Çiçek Advocatuur

BELASTINGDIENST MAAKT MISBRUIK VAN RECHT

Cliënt ontvangt een bijstandsuitkering en heeft een schuld aan de Belastingdienst. Voor cliënt geldt een beslagvrije voet van ongeveer € 950,00. Omdat de bijstandsuitkering van cliënt onder de beslagvrije voet ligt, kan de Belastingdienst geen beslag leggen op de bijstandsuitkering van cliënt.

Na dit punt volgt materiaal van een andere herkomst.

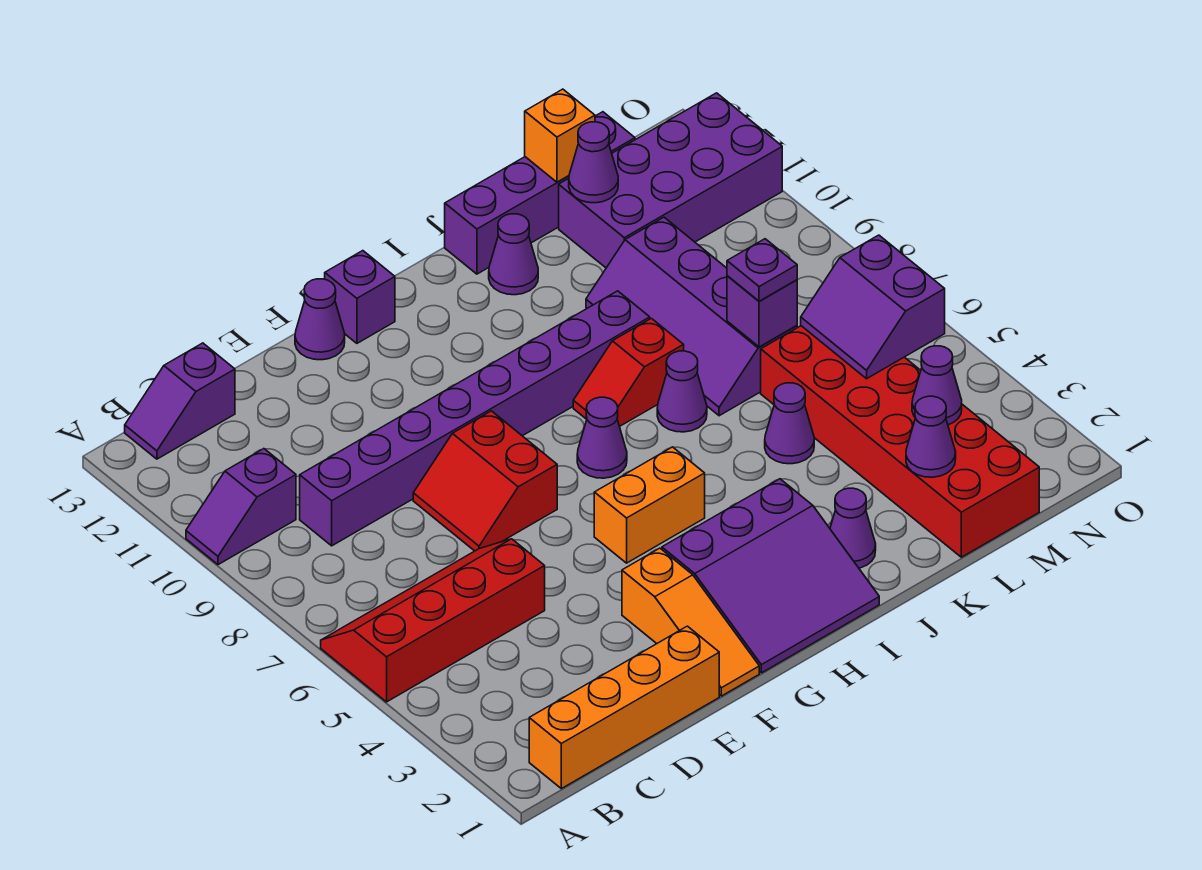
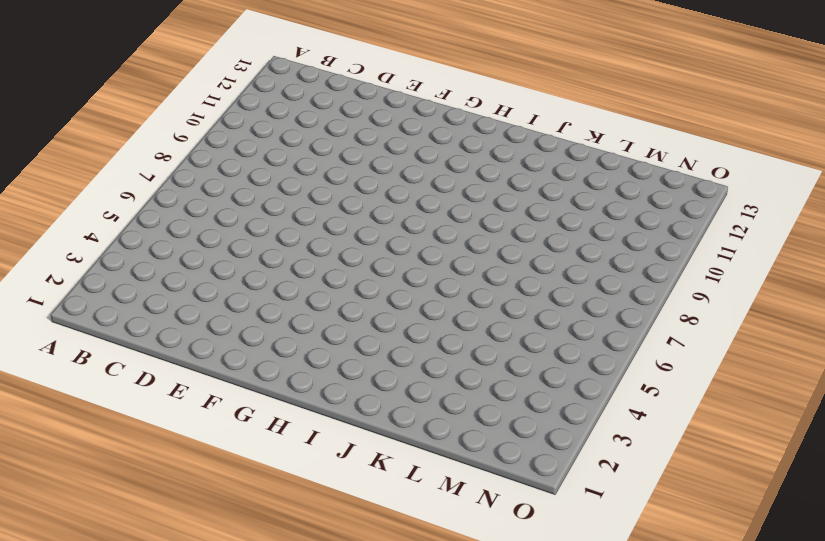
none -> red 2x4 slope [321,539,545,702]
none -> purple 1x2 slope [186,449,296,565]
none -> orange 1x4 brick [529,626,719,789]

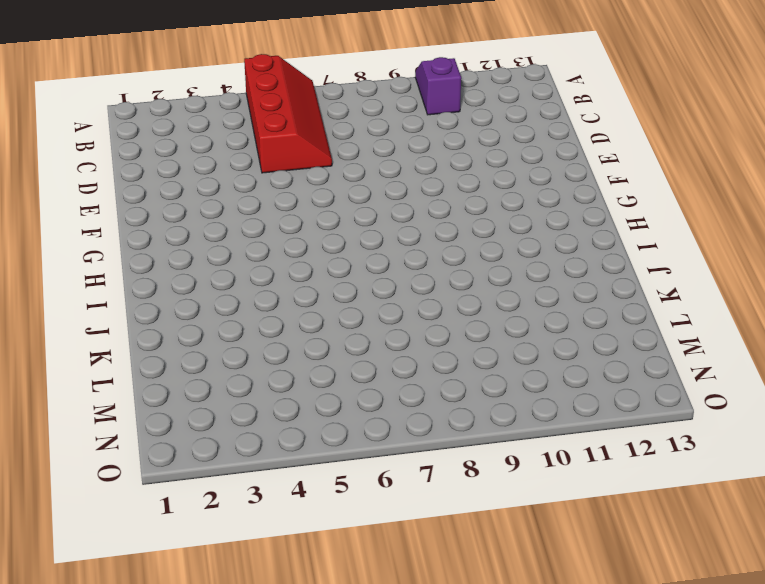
none -> orange 1x4 brick [529,626,719,789]
none -> purple 1x2 slope [125,343,235,459]
none -> purple 1x8 brick [300,291,650,546]

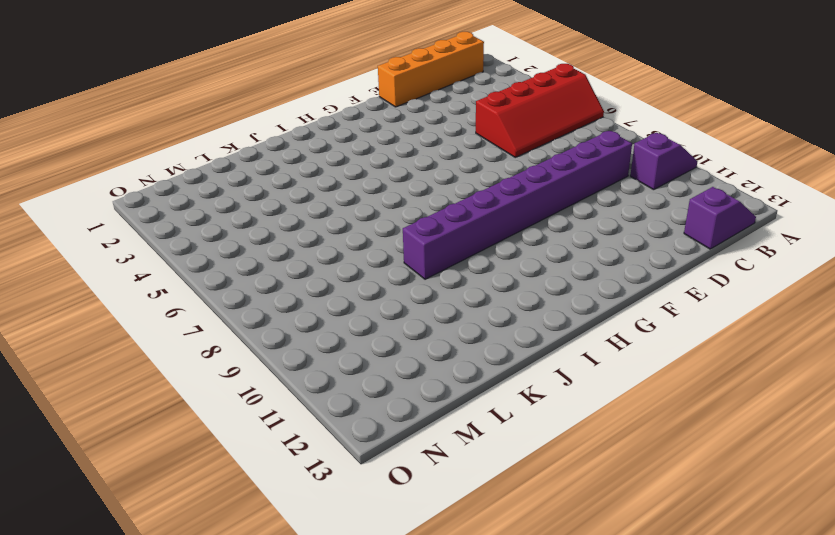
none -> red 2x2 slope [413,411,557,551]
none -> orange 1x3 slope [622,548,759,696]
none -> purple 1x1 cone [295,279,345,360]

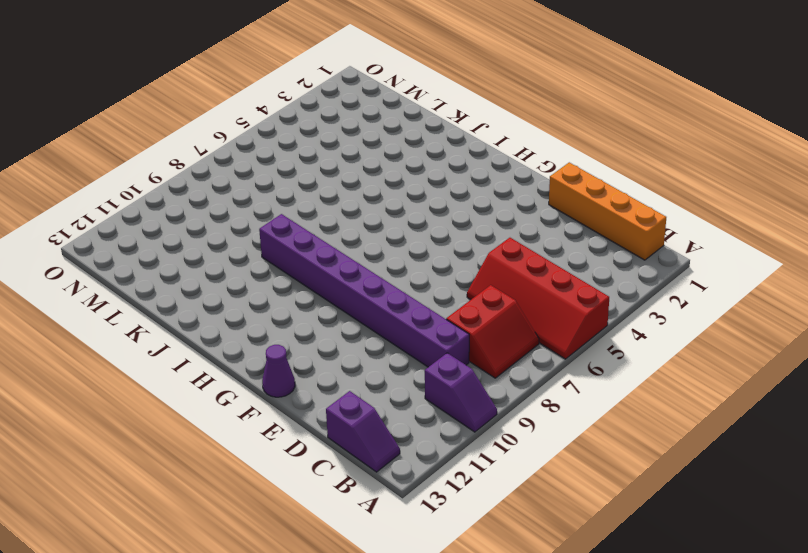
red 2x2 slope [446,285,539,378] -> red 2x2 slope moved to [413,411,557,551]
none -> orange 1x3 slope [622,548,759,696]
none -> purple 3x3 slope [662,479,879,673]
none -> orange 1x2 brick [594,447,705,563]

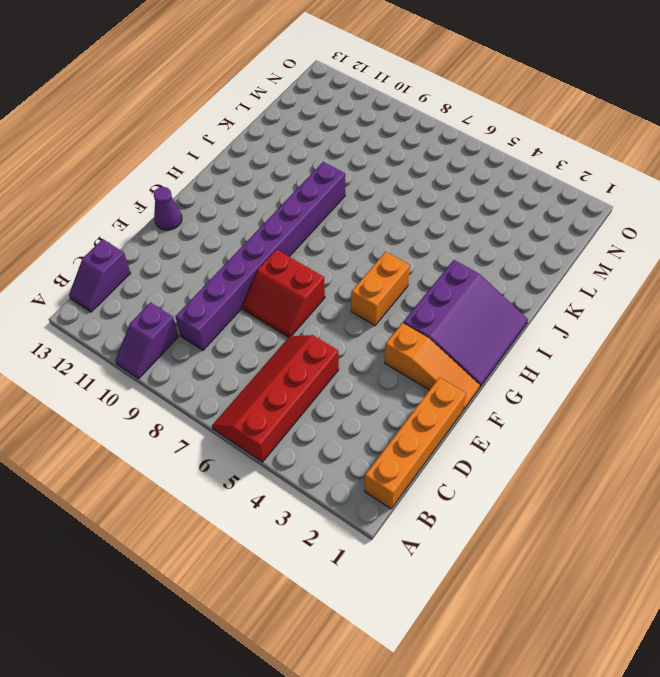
none -> purple 1x1 brick [325,251,395,343]
none -> purple 1x1 cone [577,397,627,478]
none -> red 1x2 slope [573,318,684,426]

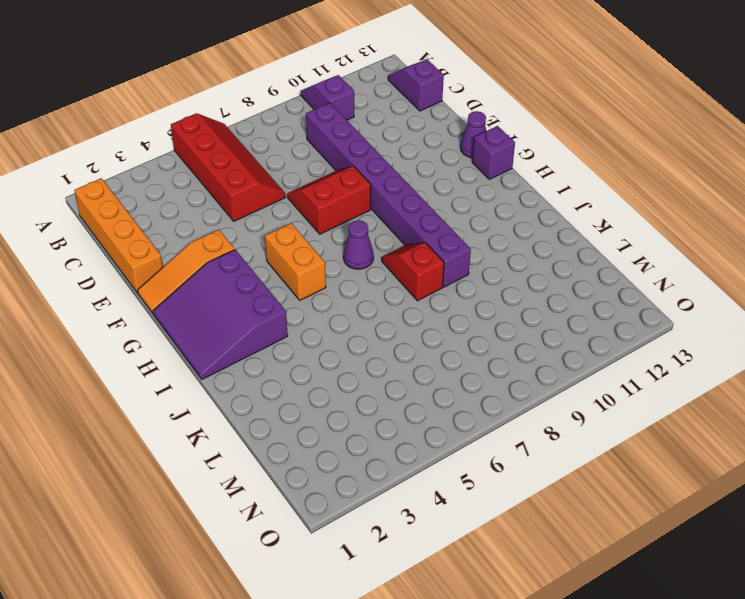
none -> purple 1x1 cone [830,488,876,568]
none -> purple 1x1 cone [657,351,707,432]
none -> purple 1x1 cone [489,214,538,295]

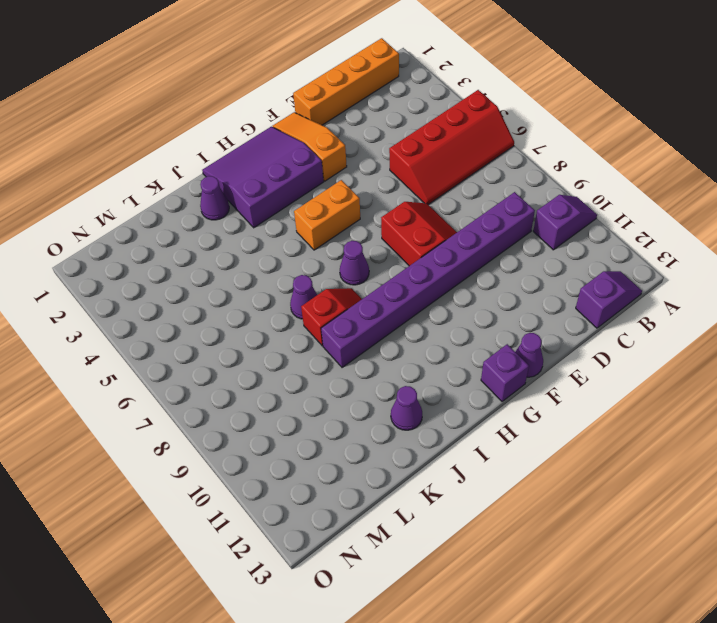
none -> purple 1x4 brick [445,112,635,274]
none -> purple 1x1 cone [765,383,814,464]
none -> purple 2x4 slope [586,217,797,416]

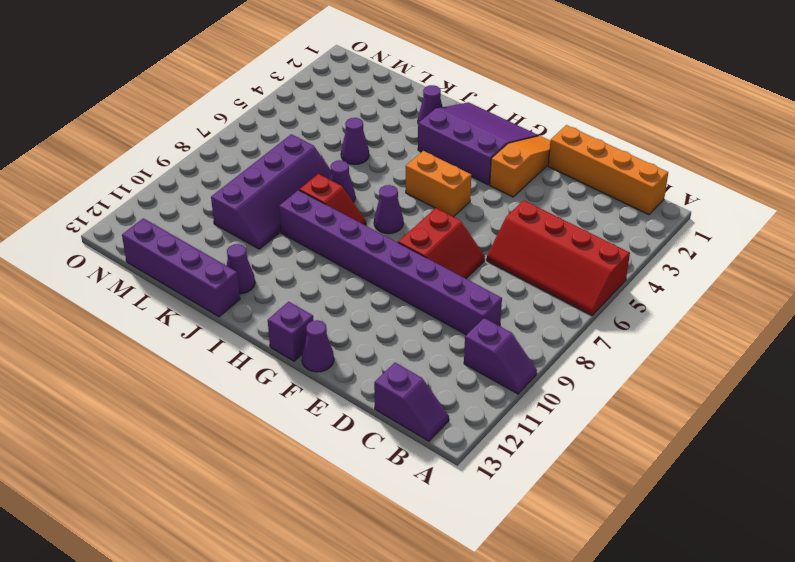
none -> red 2x6 brick [761,326,1039,557]
none -> purple 2x4 brick [559,93,782,268]
none -> purple 1x1 cone [906,396,956,477]

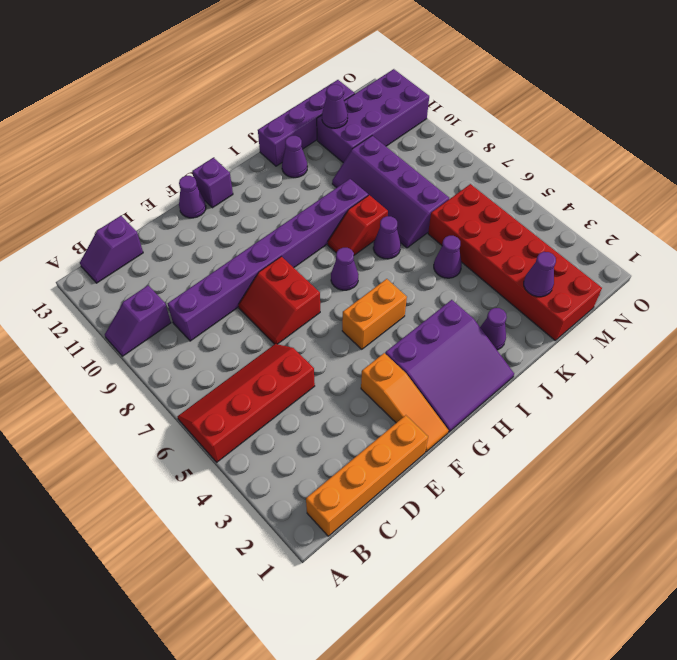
none -> purple 1x1 brick [727,276,797,347]
none -> orange 1x1 brick [525,89,595,182]
none -> purple 1x1 cone [912,346,962,425]

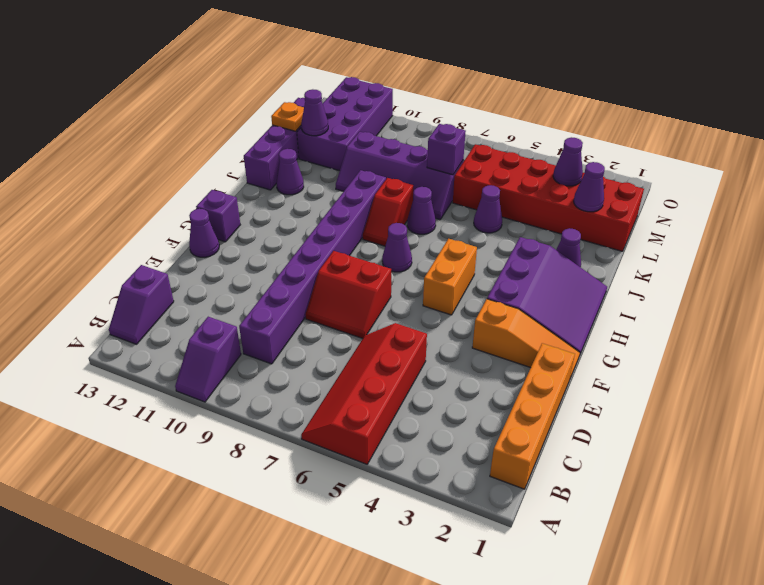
orange 1x1 plate [271,102,304,131] -> orange 1x1 brick [525,89,595,182]
none -> purple 2x2 slope [801,235,945,379]
none -> purple 1x1 plate [727,239,797,301]

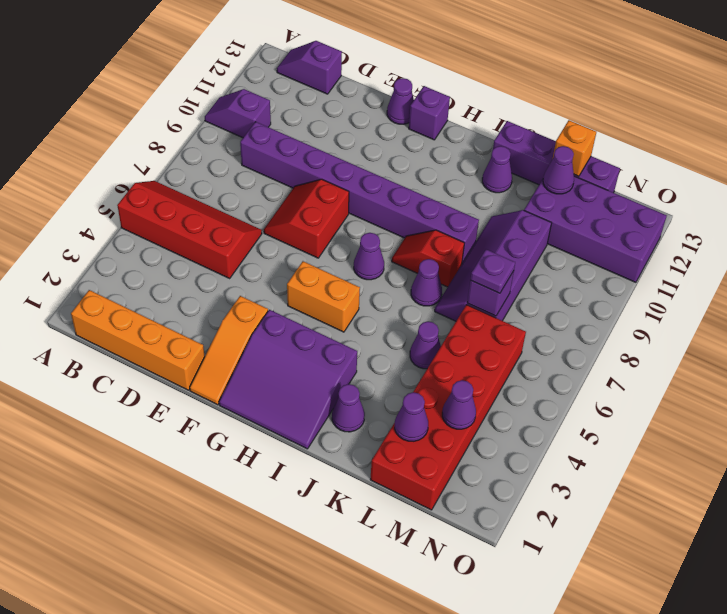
none -> purple 2x2 slope [801,235,945,379]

Ondanks de wetenschap dat cliënt moet rondkomen van een bijstandsuitkering, heeft Belastingdienst beslag gelegd op het saldo van de bankrekening van cliënt. Gezien de financiële situatie van cliënt, had de Belastingdienst dit niet mogen doen. Weliswaar is aan een beslag onder de bank geen beslagvrije voet verbonden, maar dat betekent niet dat de Belastingdienst zich geen rekenschap hoeft te geven. Door geen rekening te houden met het feit dat cliënt zijn bijstandsuitkering nodig heeft voor de noodzakelijke kosten van zijn bestaan, handelt de Belastingdienst onrechtmatig jegens cliënt!

Een belangrijke paradox in deze casus is dat de Belastingdienst, als maker van wetten, enerzijds ter bescherming van de burger “de beslagvrije voet” heeft bedacht, maar anderzijds dit fenomeen zelf omzeilt door bankbeslag te leggen.